„Lennestadt“, sagt er auf die Frage nach dem Woher. Sein aktueller Wohnort ist seit Start der Skisaison aber Söll in der Nähe von Kitzbühel. 3700 Einwohner, 4000 Gästebetten, das wuchtige Gebirgsmassiv des Wilden Kaisers im Rücken: Jeden Winter seit sich der seit wenigen Tagen 21-Jährige erinnern kann ging es mit den Eltern hierher zum Skifahren. Der Ort wurde zur Zweitheimat - und mittlerweile zum Arbeitsplatz. Zwischen November und Anfang April ist Greve, den alle hier nur „Schorschi“ nennen, als Saisonnier für die örtliche Liftgesellschaft im Einsatz.
Hinter seinem Rücken brummt ein Motor mit 500 PS. Unter ihm wühlen sich zwei panzerartige Aluketten durch den Schnee und schieben ein fünf Meter breites Metallschild vor sich her. Ein tieftöniges Vibrieren zeugt von den Kräften, die hier wirken. Insgesamt 13,5 Tonnen wiegt der „Pistenbully 600“, mit dem Greve unterwegs ist. Schon in seiner Lehre zur „Fachkraft für Agrarservice“ habe er seine Begeisterung für Traktoren und Bagger ausgelebt, erzählt er. Dieses Faible findet jetzt eben mit Pistenraupen seine Entsprechung. Dafür braucht es neben technischem Verständnis auch Feingefühl. Am meisten lerne man durch die tägliche Praxis und die Tipps älterer Kollegen, sagt Greve. Verständigungsprobleme mit den Tiroler Kollegen? „Nur noch bei manchen Dialektausdrücken“, lacht er.

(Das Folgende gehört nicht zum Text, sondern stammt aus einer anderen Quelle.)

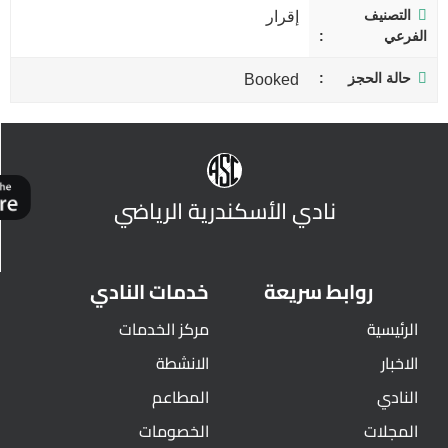
التصنيف
إقرار
الفرعي
حالة الحجز
Booked
نادي الأسكندرية الرياضي
روابط سريعة
خدمات النادي
الرئيسية
مركز الخدمات
الاخبار
الانشطة
النادي
المطاعم
المجلات
الخصومات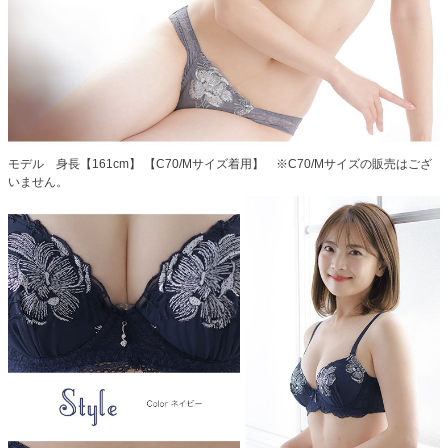
モデル 身長【161cm】 【C70/Mサイズ着用】 ※C70/Mサイズの販売はござ
いません。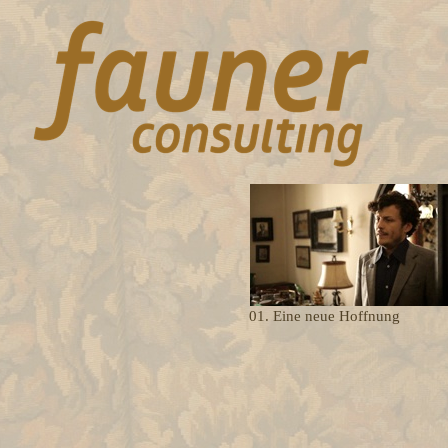
01. Eine neue Hoffnung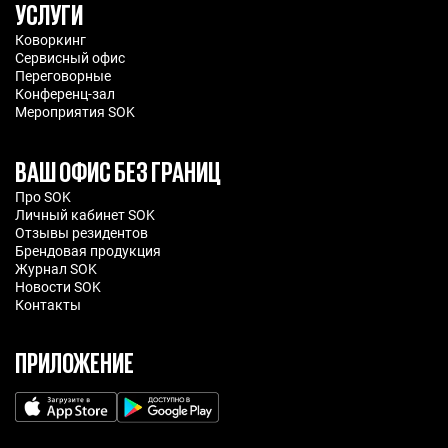
УСЛУГИ
Коворкинг
Сервисный офис
Переговорные
Конференц-зал
Мероприятия SOK
ВАШ ОФИС БЕЗ ГРАНИЦ
Про SOK
Личный кабинет SOK
Отзывы резидентов
Брендовая продукция
Журнал SOK
Новости SOK
Контакты
ПРИЛОЖЕНИЕ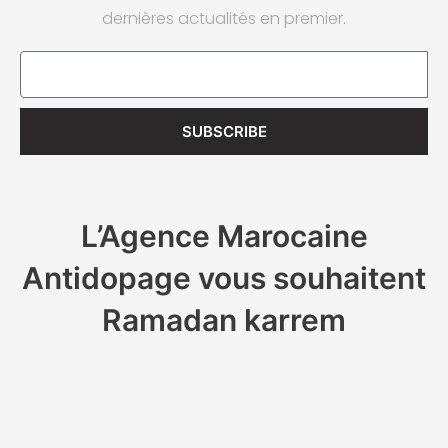
dernières actualités en premier.
Email
SUBSCRIBE
L’Agence Marocaine
Antidopage vous souhaitent
Ramadan karrem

Greve sitzt in einem luftgefederten Sessel und lenkt das Fahrzeug mit kleinen Fingerbewegungen den Berg hinauf. Ein Funkgerätekabel baumelt von der Decke, allerlei Zahlen blinken in Anzeigetafeln, zarte Nadeln tanzen über Tachoscheiben. Die Armatur erinnert an eine Mischung aus Spielkonsole und Flugzeugcockpit: Greves linke Hand bedient vier Knöpfe am Lenkrad und reguliert die Geschwindigkeit. Der rechte Arm liegt auf einem faustgroßen Hebel, mit dem er Fräse, Schild und die auf der Ladefläche montierte Seilwinde steuert.

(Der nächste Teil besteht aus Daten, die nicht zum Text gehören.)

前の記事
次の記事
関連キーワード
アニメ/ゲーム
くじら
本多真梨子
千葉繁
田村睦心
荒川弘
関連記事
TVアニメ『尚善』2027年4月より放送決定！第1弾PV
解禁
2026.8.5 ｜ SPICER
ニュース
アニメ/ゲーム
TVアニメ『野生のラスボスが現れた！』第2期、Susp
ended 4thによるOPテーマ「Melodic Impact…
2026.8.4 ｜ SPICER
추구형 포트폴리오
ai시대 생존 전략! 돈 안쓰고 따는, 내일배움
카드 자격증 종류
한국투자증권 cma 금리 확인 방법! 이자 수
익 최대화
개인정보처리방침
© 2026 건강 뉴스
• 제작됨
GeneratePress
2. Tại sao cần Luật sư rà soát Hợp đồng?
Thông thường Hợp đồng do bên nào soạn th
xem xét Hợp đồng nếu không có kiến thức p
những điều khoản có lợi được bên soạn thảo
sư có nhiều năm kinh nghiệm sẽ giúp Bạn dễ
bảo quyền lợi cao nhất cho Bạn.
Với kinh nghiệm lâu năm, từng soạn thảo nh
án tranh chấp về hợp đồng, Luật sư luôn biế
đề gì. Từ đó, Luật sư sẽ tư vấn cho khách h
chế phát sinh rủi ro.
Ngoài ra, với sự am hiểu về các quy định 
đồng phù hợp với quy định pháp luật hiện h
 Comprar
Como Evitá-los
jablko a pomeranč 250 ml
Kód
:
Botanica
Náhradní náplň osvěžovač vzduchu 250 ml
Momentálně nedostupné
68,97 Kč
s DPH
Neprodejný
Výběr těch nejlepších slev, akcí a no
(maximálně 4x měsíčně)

Wird es nämlich zu steil oder kippt der Hang zur Seite weg, müssen die Piloten ihre Pistenraupen mit einem fingerdicken Stahlseil gegen ein Abrutschen sichern. Dann hakt Greve den Karabiner der Seilwinde an einem der insgesamt 50 im Gelände verteilten, sogenannten „Ankerpunkte“ ein und zieht das bis zu eineinhalb Kilometer lange Seil straff. Dieses System taugt auch, wenn es zusätzliche Zugunterstützung braucht, um den Schnee vom Tal wieder Richtung Berg zu schieben. Das hilft beim Spritsparen, denn die ohnehin schon gut 550.000 Euro teuren Pistenraupen sind durstig: Mindestens zwanzig Liter Diesel „schluckt“ der Sechszylinder pro Stunde. Der 300 Liter-Tank reicht meist nur für eine Nachtschicht.

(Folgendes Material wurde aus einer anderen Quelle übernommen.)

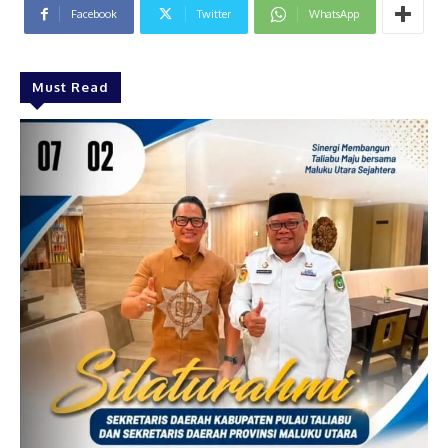
Facebook
Twitter
WhatsApp
Must Read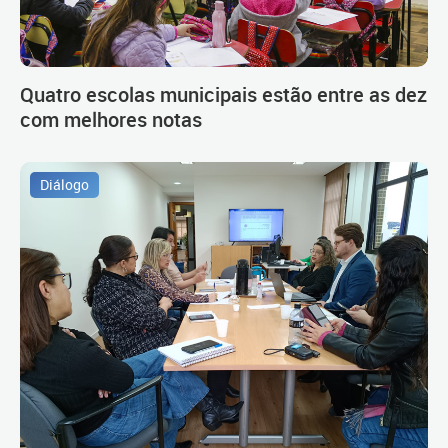
Quatro escolas municipais estão entre as dez
com melhores notas
Diálogo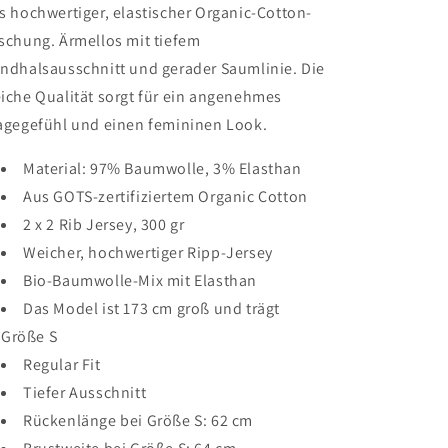
s hochwertiger, elastischer Organic-Cotton-
schung. Ärmellos mit tiefem
ndhalsausschnitt und gerader Saumlinie. Die
iche Qualität sorgt für ein angenehmes
agegefühl und einen femininen Look.
Material: 97% Baumwolle, 3% Elasthan
Aus GOTS-zertifiziertem Organic Cotton
2 x 2 Rib Jersey, 300 gr
Weicher, hochwertiger Ripp-Jersey
Bio-Baumwolle-Mix mit Elasthan
Das Model ist 173 cm groß und trägt
Größe S
Regular Fit
Tiefer Ausschnitt
Rückenlänge bei Größe S: 62 cm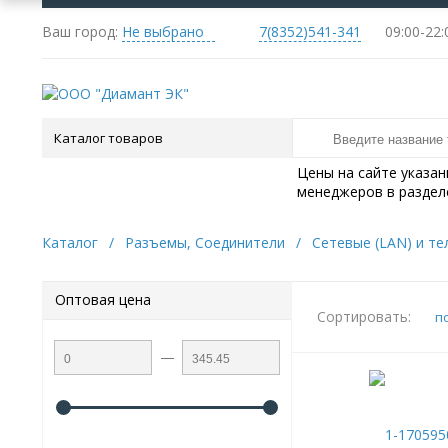
Ваш город:
Не выбрано
7(8352)541-341
09:
Каталог товаров
Цены на сайте указа
менеджеров в раздел
Каталог
/
Разъемы, Соединители
/
Сетевые (LAN) и т
Оптовая цена
Сортировать:
п
—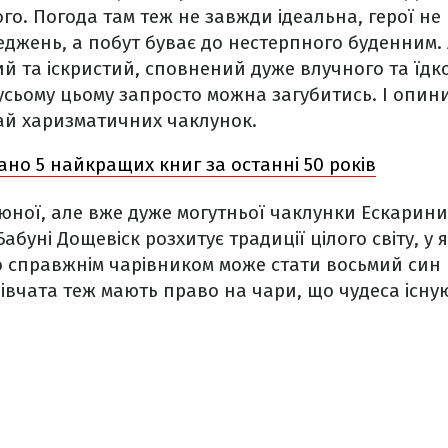
го. Погода там теж не завжди ідеальна, герої не
джень, а побут буває до нестерпного буденним. А
гкий та іскристий, сповнений дуже влучного та їдко
 усьому цьому запросто можна загубитись. І опини
рай харизматичних чаклунок.
но 5 найкращих книг за останні 50 років
я юної, але вже дуже могутньої чаклунки Ескарини
абуні Дощевіск розхитує традиції цілого світу, у 
 справжнім чарівником може стати восьмий син 
дівчата теж мають право на чари, що чудеса існую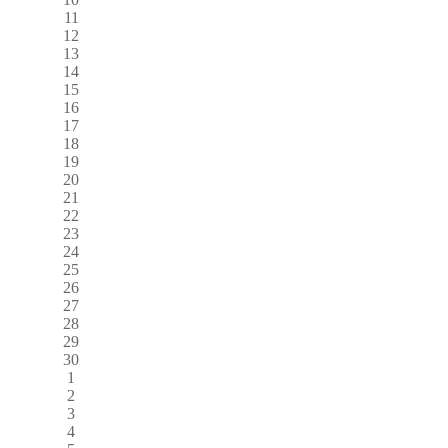
11
12
13
14
15
16
17
18
19
20
21
22
23
24
25
26
27
28
29
30
1
2
3
4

Umsichtiges Fahren ist daher geboten. Ein ausgeklügeltes GPS-System hilft dabei. Auf Basis von im Sommer gesammelten Geländedaten wird auf einem Bildschirm in der Fahrerkabine zentimetergenau die aktuelle Schneehöhe unter der Pistenraupe auf eine Karte eingespielt. Mittels Farbskala zwischen grün und rot zeigt sie, wo ausreichend oder zu wenig Schnee liegt und die weiße Pracht also hin- oder weggeschoben gehört. Diesem System folgend, fahren Greve und Kollegen die 100 Hektar Pistenfläche des Skigebiets jeden Abend nach Liftschluss auf und ab, um den Skifahrern am nächsten Tage einen glatt gestreiften Schneeteppich bieten zu können.
In diesem Winter ist das gar nicht so einfach. Der Himmel war geizig. Es ist weniger Schnee als üblich gefallen, die Pisten sind nach den warmen letzten Tagen nicht selten nur noch weiße Bänder in einer ansonsten unverschneiten Landschaft. Untrügliche Zeichen, dass die Saison zu Ende geht. Ganz unglücklich ist „Schorschi“ Greve nicht. „Man freut sich dann doch wieder aufs Zuhause, die Freunde und Familie.“ Also wird er die Tiroler Berge in wenigen Wochen wieder hinter sich lassen und über den Sommer im Betrieb seines Vaters in Lennestadt seine Lehre zum Hufschmied abschließen.